Revise the stretch of the listing from the line containing "elevation (m): 145" through the line containing "catalogue / barcode: US 3219142", replacing "state / province" with "region" and leaving everything else unchanged. Return only those lines.
++++ SOURCE MATERIAL ++++
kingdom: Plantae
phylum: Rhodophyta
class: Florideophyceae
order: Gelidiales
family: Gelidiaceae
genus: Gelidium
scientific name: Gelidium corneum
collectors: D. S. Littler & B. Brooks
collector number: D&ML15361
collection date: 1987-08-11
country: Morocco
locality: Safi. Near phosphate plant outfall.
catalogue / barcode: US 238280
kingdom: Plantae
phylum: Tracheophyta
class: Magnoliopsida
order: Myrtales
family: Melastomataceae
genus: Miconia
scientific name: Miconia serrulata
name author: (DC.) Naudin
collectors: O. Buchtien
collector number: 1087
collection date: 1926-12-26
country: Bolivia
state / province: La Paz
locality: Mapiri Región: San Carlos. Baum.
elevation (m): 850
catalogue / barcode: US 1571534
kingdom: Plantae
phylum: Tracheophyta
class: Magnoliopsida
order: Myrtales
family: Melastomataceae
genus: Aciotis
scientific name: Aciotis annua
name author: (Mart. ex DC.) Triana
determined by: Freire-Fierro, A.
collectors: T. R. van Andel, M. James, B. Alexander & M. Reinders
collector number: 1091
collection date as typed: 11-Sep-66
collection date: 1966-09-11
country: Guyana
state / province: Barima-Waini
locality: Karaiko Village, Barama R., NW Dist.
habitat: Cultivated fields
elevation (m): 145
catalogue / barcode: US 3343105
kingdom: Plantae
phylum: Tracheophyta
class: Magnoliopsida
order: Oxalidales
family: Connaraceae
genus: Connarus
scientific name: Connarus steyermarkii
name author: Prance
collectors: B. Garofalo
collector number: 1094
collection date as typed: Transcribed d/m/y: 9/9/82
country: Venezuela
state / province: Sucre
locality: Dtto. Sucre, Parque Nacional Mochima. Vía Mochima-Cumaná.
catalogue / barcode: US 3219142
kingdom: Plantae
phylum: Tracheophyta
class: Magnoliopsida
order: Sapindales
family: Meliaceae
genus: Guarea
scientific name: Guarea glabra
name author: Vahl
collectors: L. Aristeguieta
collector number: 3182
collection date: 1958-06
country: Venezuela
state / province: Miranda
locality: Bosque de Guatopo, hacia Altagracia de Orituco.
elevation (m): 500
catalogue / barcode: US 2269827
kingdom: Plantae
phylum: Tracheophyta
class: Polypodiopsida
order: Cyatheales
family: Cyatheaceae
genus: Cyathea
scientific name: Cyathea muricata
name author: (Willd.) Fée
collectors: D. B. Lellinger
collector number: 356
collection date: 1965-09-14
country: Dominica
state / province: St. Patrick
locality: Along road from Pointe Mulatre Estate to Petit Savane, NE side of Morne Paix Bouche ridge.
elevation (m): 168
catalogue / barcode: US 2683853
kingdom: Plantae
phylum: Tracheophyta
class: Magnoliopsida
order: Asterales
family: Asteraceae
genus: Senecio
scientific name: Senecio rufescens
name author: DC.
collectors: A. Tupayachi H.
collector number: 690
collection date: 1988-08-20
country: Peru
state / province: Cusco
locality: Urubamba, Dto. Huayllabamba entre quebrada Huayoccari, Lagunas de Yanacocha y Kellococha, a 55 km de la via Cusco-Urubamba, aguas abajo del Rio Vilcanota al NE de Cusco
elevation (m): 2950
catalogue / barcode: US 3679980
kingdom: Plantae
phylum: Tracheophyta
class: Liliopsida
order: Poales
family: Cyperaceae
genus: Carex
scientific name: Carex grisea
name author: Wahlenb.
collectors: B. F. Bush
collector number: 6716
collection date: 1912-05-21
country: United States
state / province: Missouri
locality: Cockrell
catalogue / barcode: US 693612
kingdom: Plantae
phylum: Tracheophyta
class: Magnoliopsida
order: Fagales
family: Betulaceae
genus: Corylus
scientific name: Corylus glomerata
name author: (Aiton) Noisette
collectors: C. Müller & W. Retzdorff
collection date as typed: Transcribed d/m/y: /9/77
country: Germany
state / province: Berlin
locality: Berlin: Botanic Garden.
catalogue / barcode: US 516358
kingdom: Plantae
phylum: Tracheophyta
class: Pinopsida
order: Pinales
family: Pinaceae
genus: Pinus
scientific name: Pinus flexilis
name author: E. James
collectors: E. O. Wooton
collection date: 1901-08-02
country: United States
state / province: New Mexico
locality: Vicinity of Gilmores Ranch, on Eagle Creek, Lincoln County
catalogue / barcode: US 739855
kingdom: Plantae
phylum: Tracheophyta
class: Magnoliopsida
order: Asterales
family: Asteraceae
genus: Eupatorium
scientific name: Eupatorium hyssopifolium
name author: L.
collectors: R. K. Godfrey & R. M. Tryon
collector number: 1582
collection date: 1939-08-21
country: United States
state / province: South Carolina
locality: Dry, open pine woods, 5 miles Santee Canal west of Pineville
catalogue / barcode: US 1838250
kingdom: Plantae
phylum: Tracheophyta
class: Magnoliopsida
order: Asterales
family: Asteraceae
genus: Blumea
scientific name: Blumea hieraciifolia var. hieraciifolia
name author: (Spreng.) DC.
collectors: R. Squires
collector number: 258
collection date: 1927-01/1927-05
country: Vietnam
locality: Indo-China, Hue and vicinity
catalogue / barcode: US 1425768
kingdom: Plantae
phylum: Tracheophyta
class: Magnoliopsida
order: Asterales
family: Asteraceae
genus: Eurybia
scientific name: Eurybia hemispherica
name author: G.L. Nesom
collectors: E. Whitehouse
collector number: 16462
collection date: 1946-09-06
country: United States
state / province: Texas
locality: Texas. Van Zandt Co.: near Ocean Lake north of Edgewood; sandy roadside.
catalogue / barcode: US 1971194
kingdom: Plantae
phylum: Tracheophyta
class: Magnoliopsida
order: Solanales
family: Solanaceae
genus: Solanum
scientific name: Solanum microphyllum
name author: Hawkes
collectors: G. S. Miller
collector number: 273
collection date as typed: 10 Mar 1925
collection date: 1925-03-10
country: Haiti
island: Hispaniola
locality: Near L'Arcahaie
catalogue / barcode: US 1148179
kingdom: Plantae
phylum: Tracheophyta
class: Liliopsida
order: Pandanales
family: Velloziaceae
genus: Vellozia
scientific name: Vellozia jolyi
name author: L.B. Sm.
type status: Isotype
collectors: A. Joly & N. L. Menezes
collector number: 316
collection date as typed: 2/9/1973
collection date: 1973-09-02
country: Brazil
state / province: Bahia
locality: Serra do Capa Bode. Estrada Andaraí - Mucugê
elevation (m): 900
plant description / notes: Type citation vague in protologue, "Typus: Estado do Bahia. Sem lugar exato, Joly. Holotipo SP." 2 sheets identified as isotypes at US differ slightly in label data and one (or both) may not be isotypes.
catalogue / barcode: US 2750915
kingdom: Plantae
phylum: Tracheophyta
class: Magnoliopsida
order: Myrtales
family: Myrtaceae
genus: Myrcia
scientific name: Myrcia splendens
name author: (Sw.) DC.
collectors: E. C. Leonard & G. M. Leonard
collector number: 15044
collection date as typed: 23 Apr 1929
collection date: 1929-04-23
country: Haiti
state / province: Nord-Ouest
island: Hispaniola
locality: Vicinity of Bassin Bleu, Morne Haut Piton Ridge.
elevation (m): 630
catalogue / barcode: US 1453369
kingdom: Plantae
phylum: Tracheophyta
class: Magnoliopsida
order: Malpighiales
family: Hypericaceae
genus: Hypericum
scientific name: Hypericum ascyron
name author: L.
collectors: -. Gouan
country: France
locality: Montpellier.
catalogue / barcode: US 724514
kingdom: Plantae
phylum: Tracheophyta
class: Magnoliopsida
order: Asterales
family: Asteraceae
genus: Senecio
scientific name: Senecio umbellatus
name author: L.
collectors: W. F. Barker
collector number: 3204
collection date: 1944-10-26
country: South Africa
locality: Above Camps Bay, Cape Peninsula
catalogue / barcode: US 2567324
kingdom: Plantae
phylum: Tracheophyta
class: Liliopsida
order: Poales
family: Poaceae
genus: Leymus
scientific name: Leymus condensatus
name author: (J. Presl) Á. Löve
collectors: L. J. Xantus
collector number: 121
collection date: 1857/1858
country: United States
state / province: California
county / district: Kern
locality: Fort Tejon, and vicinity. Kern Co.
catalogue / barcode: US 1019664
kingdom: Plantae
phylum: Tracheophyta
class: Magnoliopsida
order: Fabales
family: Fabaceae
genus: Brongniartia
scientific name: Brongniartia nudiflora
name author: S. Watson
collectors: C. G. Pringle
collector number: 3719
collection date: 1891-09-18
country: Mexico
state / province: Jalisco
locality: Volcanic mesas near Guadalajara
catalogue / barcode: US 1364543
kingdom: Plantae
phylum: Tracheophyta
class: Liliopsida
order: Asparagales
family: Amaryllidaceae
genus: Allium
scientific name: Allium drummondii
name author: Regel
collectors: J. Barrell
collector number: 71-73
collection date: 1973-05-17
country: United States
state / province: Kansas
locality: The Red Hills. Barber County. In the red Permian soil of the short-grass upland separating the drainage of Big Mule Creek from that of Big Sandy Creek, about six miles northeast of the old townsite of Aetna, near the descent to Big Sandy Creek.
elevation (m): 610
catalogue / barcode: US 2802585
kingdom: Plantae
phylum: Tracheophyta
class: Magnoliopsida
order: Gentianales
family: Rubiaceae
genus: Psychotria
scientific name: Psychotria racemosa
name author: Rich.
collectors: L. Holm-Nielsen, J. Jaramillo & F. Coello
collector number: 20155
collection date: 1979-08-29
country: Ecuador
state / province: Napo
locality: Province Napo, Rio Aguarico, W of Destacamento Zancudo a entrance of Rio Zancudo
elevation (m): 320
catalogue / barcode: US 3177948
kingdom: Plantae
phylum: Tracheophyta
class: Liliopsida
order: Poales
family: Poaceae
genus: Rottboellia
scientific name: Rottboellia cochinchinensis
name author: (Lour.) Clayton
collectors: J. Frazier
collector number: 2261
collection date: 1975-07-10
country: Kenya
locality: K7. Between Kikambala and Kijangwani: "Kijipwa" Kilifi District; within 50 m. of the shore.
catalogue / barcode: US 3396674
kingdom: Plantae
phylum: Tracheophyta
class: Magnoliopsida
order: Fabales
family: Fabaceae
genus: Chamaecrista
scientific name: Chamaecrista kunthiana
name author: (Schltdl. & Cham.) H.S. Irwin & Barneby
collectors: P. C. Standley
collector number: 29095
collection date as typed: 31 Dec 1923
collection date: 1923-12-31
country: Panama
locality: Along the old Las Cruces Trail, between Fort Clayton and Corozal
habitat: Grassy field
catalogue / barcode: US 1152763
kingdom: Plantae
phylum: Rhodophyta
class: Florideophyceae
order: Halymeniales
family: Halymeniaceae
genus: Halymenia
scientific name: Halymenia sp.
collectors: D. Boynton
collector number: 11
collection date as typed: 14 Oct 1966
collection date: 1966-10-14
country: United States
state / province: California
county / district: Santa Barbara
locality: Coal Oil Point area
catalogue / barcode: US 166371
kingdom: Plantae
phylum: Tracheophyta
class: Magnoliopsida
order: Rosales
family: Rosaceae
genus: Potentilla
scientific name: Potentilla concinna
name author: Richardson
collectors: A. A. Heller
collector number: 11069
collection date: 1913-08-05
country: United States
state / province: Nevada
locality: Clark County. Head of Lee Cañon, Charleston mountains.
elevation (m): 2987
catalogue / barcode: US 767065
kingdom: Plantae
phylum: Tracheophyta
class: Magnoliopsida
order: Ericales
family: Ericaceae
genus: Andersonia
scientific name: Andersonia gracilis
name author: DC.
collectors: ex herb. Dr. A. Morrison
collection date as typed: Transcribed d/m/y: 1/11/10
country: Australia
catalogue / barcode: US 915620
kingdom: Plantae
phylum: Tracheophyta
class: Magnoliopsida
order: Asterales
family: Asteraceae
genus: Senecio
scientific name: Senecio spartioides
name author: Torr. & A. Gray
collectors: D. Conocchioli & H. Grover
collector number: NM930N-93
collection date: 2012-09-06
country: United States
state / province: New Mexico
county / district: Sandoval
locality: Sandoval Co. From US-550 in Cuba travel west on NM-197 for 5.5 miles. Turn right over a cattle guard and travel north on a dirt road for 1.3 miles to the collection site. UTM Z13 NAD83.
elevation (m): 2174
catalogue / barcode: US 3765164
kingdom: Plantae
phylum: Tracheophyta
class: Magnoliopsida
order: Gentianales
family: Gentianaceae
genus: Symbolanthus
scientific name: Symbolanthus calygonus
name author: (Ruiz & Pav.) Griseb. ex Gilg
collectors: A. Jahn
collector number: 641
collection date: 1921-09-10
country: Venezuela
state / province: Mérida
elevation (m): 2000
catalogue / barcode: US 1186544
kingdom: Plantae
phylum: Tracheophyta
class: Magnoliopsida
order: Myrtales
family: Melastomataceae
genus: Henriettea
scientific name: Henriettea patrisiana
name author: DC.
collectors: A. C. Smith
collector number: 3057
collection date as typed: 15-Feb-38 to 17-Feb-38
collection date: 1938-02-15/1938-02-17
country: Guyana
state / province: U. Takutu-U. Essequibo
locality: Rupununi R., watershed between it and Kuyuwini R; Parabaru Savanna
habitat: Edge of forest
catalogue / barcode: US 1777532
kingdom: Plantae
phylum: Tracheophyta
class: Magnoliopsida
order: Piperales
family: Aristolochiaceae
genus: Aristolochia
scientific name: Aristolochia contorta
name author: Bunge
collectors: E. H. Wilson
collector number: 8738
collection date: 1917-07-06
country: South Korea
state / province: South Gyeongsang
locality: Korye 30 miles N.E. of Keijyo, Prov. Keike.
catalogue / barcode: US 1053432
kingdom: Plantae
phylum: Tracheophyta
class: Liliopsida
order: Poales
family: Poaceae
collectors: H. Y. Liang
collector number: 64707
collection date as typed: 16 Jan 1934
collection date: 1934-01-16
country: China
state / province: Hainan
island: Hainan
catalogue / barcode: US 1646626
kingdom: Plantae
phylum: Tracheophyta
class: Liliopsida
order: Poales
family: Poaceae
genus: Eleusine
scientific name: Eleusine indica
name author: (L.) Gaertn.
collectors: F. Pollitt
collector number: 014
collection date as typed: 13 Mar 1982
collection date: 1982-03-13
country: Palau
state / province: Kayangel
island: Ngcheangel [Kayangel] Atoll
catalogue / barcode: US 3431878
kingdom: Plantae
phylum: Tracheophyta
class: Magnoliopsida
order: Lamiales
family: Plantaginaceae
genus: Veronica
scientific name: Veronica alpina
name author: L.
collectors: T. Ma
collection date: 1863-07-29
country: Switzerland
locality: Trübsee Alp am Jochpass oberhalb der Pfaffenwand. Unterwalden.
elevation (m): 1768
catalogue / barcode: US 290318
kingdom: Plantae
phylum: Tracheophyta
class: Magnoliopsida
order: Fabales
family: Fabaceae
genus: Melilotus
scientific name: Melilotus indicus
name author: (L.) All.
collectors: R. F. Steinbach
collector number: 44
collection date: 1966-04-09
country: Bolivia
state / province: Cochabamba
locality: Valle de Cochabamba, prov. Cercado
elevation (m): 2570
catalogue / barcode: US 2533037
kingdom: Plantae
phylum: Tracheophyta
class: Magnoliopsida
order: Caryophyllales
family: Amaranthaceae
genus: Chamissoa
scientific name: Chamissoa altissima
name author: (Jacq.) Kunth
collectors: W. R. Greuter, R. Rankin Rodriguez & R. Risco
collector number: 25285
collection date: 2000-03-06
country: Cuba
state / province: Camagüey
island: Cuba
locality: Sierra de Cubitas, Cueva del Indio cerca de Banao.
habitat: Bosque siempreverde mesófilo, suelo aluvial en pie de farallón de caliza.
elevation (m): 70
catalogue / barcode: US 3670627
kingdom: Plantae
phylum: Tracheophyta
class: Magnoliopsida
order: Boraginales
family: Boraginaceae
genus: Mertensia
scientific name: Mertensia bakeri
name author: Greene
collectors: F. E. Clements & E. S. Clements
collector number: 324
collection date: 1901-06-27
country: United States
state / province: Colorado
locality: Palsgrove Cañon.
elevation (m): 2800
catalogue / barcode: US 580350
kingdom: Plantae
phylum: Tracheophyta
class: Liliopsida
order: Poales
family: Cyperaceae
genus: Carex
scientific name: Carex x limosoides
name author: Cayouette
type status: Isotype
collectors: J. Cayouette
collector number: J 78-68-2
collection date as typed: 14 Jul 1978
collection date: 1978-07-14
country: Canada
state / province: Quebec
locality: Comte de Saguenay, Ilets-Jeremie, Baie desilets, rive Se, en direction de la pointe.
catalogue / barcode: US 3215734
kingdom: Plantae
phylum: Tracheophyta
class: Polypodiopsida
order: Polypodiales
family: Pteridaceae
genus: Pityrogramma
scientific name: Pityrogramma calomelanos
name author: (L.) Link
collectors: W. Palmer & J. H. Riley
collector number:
++++
§ **SOLUTION**
elevation (m): 145
catalogue / barcode: US 3343105
kingdom: Plantae
phylum: Tracheophyta
class: Magnoliopsida
order: Oxalidales
family: Connaraceae
genus: Connarus
scientific name: Connarus steyermarkii
name author: Prance
collectors: B. Garofalo
collector number: 1094
collection date as typed: Transcribed d/m/y: 9/9/82
country: Venezuela
region: Sucre
locality: Dtto. Sucre, Parque Nacional Mochima. Vía Mochima-Cumaná.
catalogue / barcode: US 3219142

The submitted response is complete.